**EXERCISE**
Reproduce nothing beyond the line containing "0 Add four circle". From the first line of the data below down to it, copy each line exactly, without the pictures.

RECORDED INFORMATION Block Start

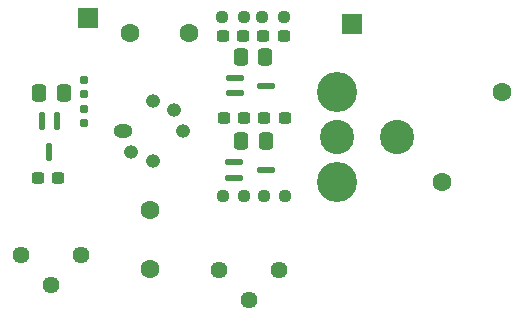
<source format=gbr>
%TF.GenerationSoftware,KiCad,Pcbnew,8.0.5*%
%TF.CreationDate,2024-10-12T09:30:04-04:00*%
%TF.ProjectId,preamp,70726561-6d70-42e6-9b69-6361645f7063,rev?*%
%TF.SameCoordinates,Original*%
%TF.FileFunction,Soldermask,Top*%
%TF.FilePolarity,Negative*%
%FSLAX46Y46*%
G04 Gerber Fmt 4.6, Leading zero omitted, Abs format (unit mm)*
G04 Created by KiCad (PCBNEW 8.0.5) date 2024-10-12 09:30:04*
%MOMM*%
%LPD*%
G01*
G04 APERTURE LIST*
G04 Aperture macros list*
%AMRoundRect*
0 Rectangle with rounded corners*
0 $1 Rounding radius*
0 $2 $3 $4 $5 $6 $7 $8 $9 X,Y pos of 4 corners*
0 Add a 4 corners polygon primitive as box body*
4,1,4,$2,$3,$4,$5,$6,$7,$8,$9,$2,$3,0*
0 Add four circle primitives for the rounded corners*
1,1,$1+$1,$2,$3*
1,1,$1+$1,$4,$5*
1,1,$1+$1,$6,$7*
1,1,$1+$1,$8,$9*
0 Add four rect primitives between the rounded corners*
20,1,$1+$1,$2,$3,$4,$5,0*
20,1,$1+$1,$4,$5,$6,$7,0*
20,1,$1+$1,$6,$7,$8,$9,0*
20,1,$1+$1,$8,$9,$2,$3,0*%
G04 Aperture macros list end*
%ADD10RoundRect,0.112500X-0.637500X0.112500X-0.637500X-0.112500X0.637500X-0.112500X0.637500X0.112500X0*%
%ADD11RoundRect,0.237500X0.300000X0.237500X-0.300000X0.237500X-0.300000X-0.237500X0.300000X-0.237500X0*%
%ADD12C,1.600000*%
%ADD13RoundRect,0.160000X-0.160000X0.197500X-0.160000X-0.197500X0.160000X-0.197500X0.160000X0.197500X0*%
%ADD14RoundRect,0.237500X0.250000X0.237500X-0.250000X0.237500X-0.250000X-0.237500X0.250000X-0.237500X0*%
%ADD15C,3.400000*%
%ADD16C,2.900000*%
%ADD17R,1.700000X1.700000*%
%ADD18C,1.440000*%
%ADD19RoundRect,0.160000X0.160000X-0.197500X0.160000X0.197500X-0.160000X0.197500X-0.160000X-0.197500X0*%
%ADD20RoundRect,0.250000X0.337500X0.475000X-0.337500X0.475000X-0.337500X-0.475000X0.337500X-0.475000X0*%
%ADD21RoundRect,0.112500X0.112500X0.637500X-0.112500X0.637500X-0.112500X-0.637500X0.112500X-0.637500X0*%
%ADD22O,1.600000X1.200000*%
%ADD23O,1.200000X1.200000*%
%ADD24RoundRect,0.250000X-0.337500X-0.475000X0.337500X-0.475000X0.337500X0.475000X-0.337500X0.475000X0*%
G04 APERTURE END LIST*
D10*
%TO.C,Q4*%
X112070000Y-79450000D03*
X112070000Y-80750000D03*
X114730000Y-80100000D03*
%TD*%
D11*
%TO.C,R2*%
X116262500Y-82850000D03*
X114537500Y-82850000D03*
%TD*%
D12*
%TO.C,C4*%
X108200000Y-75600000D03*
X103200000Y-75600000D03*
%TD*%
D13*
%TO.C,R7*%
X99250000Y-79605000D03*
X99250000Y-80800000D03*
%TD*%
D14*
%TO.C,R4*%
X112862500Y-89400000D03*
X111037500Y-89400000D03*
%TD*%
D12*
%TO.C,J1*%
X129590000Y-88210000D03*
X134670000Y-80590000D03*
D15*
X120700000Y-88210000D03*
X120700000Y-80590000D03*
D16*
X120700000Y-84400000D03*
X125780000Y-84400000D03*
%TD*%
D17*
%TO.C,TP2*%
X99600000Y-74350000D03*
%TD*%
D18*
%TO.C,RV2*%
X110700000Y-95700000D03*
X113240000Y-98240000D03*
X115780000Y-95700000D03*
%TD*%
D10*
%TO.C,Q1*%
X112020000Y-86600000D03*
X112020000Y-87900000D03*
X114680000Y-87250000D03*
%TD*%
D19*
%TO.C,R5*%
X99250000Y-83297500D03*
X99250000Y-82102500D03*
%TD*%
D20*
%TO.C,C5*%
X114637500Y-77700000D03*
X112562500Y-77700000D03*
%TD*%
D12*
%TO.C,C2*%
X104850000Y-95650000D03*
X104850000Y-90650000D03*
%TD*%
D20*
%TO.C,C1*%
X114687500Y-84750000D03*
X112612500Y-84750000D03*
%TD*%
D21*
%TO.C,Q3*%
X97000000Y-83070000D03*
X95700000Y-83070000D03*
X96350000Y-85730000D03*
%TD*%
D22*
%TO.C,Q2*%
X102560000Y-83950000D03*
D23*
X103303949Y-85746051D03*
X105100000Y-86490000D03*
X107640000Y-83950000D03*
X106896051Y-82153949D03*
X105100000Y-81410000D03*
%TD*%
D11*
%TO.C,R6*%
X97112500Y-87950000D03*
X95387500Y-87950000D03*
%TD*%
%TO.C,R11*%
X116200000Y-75900000D03*
X114475000Y-75900000D03*
%TD*%
D14*
%TO.C,R3*%
X116312500Y-89400000D03*
X114487500Y-89400000D03*
%TD*%
%TO.C,R10*%
X112812500Y-74300000D03*
X110987500Y-74300000D03*
%TD*%
D17*
%TO.C,TP1*%
X122000000Y-74850000D03*
%TD*%
D11*
%TO.C,R1*%
X112862500Y-82850000D03*
X111137500Y-82850000D03*
%TD*%
D14*
%TO.C,R9*%
X116212500Y-74300000D03*
X114387500Y-74300000D03*
%TD*%
D11*
%TO.C,R12*%
X112762500Y-75900000D03*
X111037500Y-75900000D03*
%TD*%
D18*
%TO.C,RV1*%
X93950000Y-94450000D03*
X96490000Y-96990000D03*
X99030000Y-94450000D03*
%TD*%
D24*
%TO.C,R8*%
X95512500Y-80700000D03*
X97587500Y-80700000D03*
%TD*%
M02*

</source>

RECORDED INFORMATION Block End

**RESPONSE TO THIS TASK**
<source format=gbr>
%TF.GenerationSoftware,KiCad,Pcbnew,8.0.5*%
%TF.CreationDate,2024-10-12T09:30:04-04:00*%
%TF.ProjectId,preamp,70726561-6d70-42e6-9b69-6361645f7063,rev?*%
%TF.SameCoordinates,Original*%
%TF.FileFunction,Soldermask,Top*%
%TF.FilePolarity,Negative*%
%FSLAX46Y46*%
G04 Gerber Fmt 4.6, Leading zero omitted, Abs format (unit mm)*
G04 Created by KiCad (PCBNEW 8.0.5) date 2024-10-12 09:30:04*
%MOMM*%
%LPD*%
G01*
G04 APERTURE LIST*
G04 Aperture macros list*
%AMRoundRect*
0 Rectangle with rounded corners*
0 $1 Rounding radius*
0 $2 $3 $4 $5 $6 $7 $8 $9 X,Y pos of 4 corners*
0 Add a 4 corners polygon primitive as box body*
4,1,4,$2,$3,$4,$5,$6,$7,$8,$9,$2,$3,0*
0 Add four circle primitives for the rounded corners*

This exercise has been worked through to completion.